Document layout detection data:
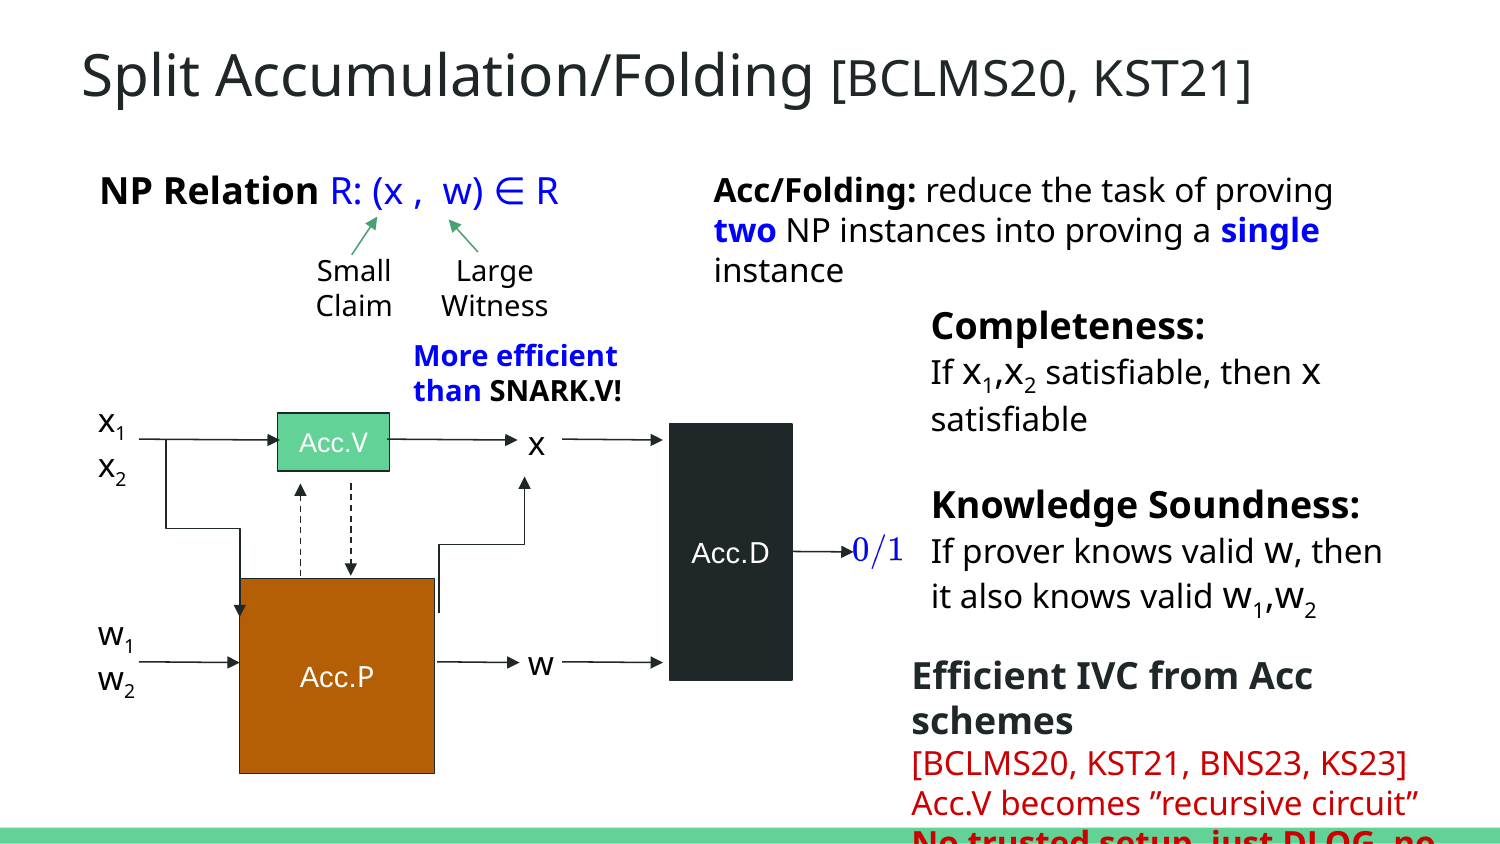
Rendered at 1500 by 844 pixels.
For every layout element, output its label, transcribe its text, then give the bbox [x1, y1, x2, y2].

text_box Large Witness [411, 237, 578, 322]
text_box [351, 216, 378, 256]
text_box NP Relation R: (x , w) ∈ R [84, 151, 819, 227]
text_box Acc/Folding: reduce the task of proving two NP instances into proving a single instance [698, 153, 1378, 304]
text_box More efficient than SNARK.V! [398, 322, 666, 422]
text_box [448, 219, 479, 253]
text_box Knowledge Soundness: If prover knows valid w, then it also knows valid w1,w2 [915, 466, 1404, 636]
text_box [561, 423, 902, 681]
text_box Efficient IVC from Acc schemes [BCLMS20, KST21, BNS23, KS23] Acc.V becomes ”recursive circuit” No trusted setup, just DLOG, no FFTs [896, 636, 1488, 844]
text_box Completeness: If x1,x2 satisfiable, then x satisfiable [915, 287, 1423, 454]
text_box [82, 383, 604, 774]
text_box Small Claim [271, 237, 411, 337]
title Split Accumulation/Folding [BCLMS20, KST21] [51, 23, 1449, 117]
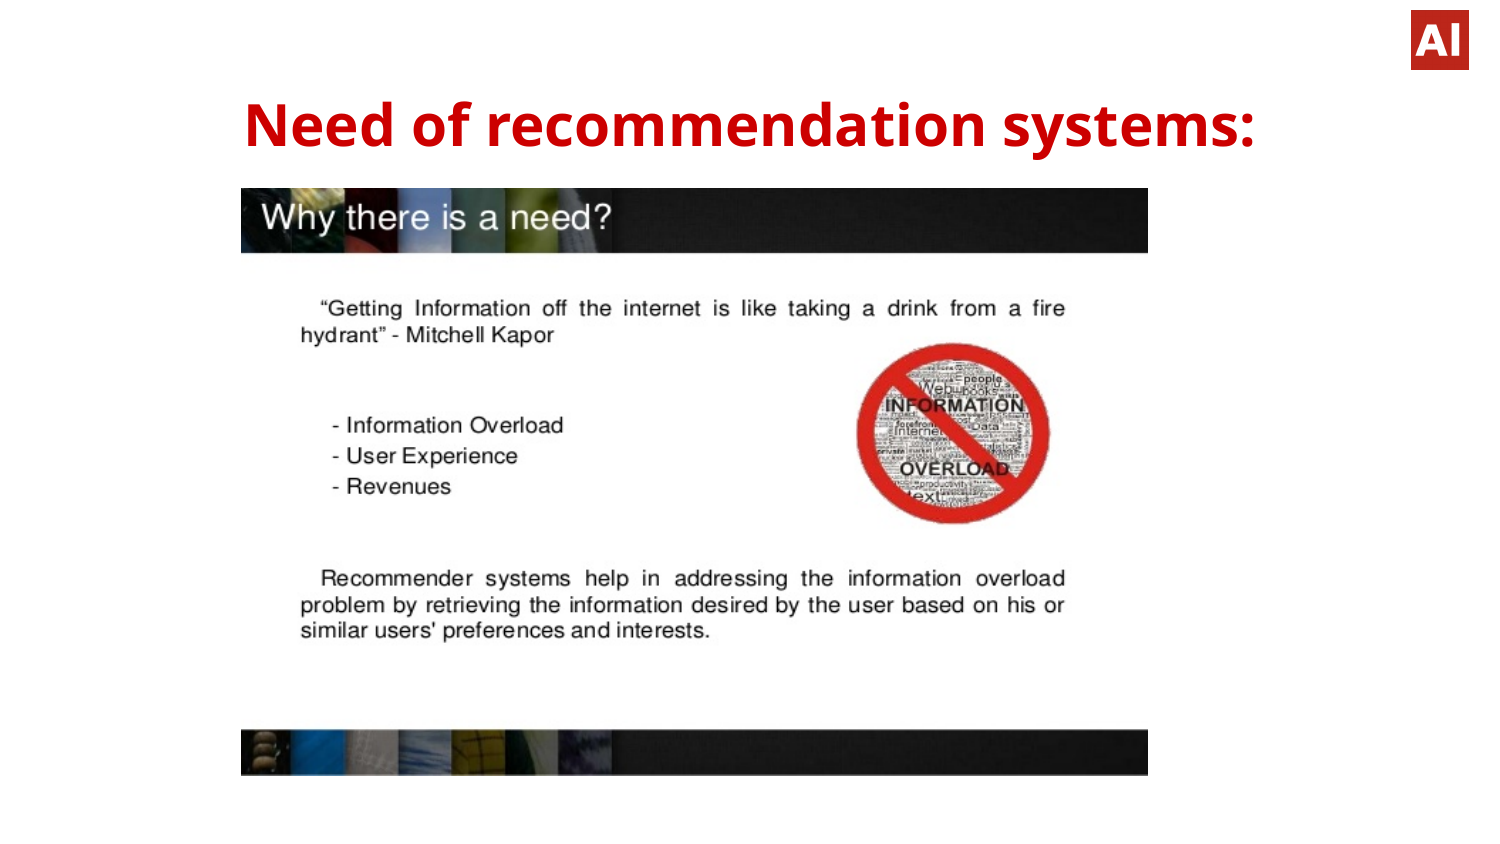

EXERCISE DESCRIPTION
What is needed is a verbatim transcription of the records, minus the pictures.

TASK ANSWER
Rendered at 1500 by 844 pixels.
For every layout element, output its label, transcribe its text, then give the bbox [x1, y1, x2, y2].

text_box Large Witness [411, 237, 578, 322]
text_box [351, 216, 378, 256]
text_box NP Relation R: (x , w) ∈ R [84, 151, 819, 227]
text_box Acc/Folding: reduce the task of proving two NP instances into proving a single instance [698, 153, 1378, 304]
text_box More efficient than SNARK.V! [398, 322, 666, 422]
text_box [448, 219, 479, 253]
text_box Knowledge Soundness: If prover knows valid w, then it also knows valid w1,w2 [915, 466, 1404, 636]
text_box [561, 423, 902, 681]
text_box Efficient IVC from Acc schemes [BCLMS20, KST21, BNS23, KS23] Acc.V becomes ”recursive circuit” No trusted setup, just DLOG, no FFTs [896, 636, 1488, 844]
text_box Completeness: If x1,x2 satisfiable, then x satisfiable [915, 287, 1423, 454]
text_box [82, 383, 604, 774]
text_box Small Claim [271, 237, 411, 337]
title Split Accumulation/Folding [BCLMS20, KST21] [51, 23, 1449, 117]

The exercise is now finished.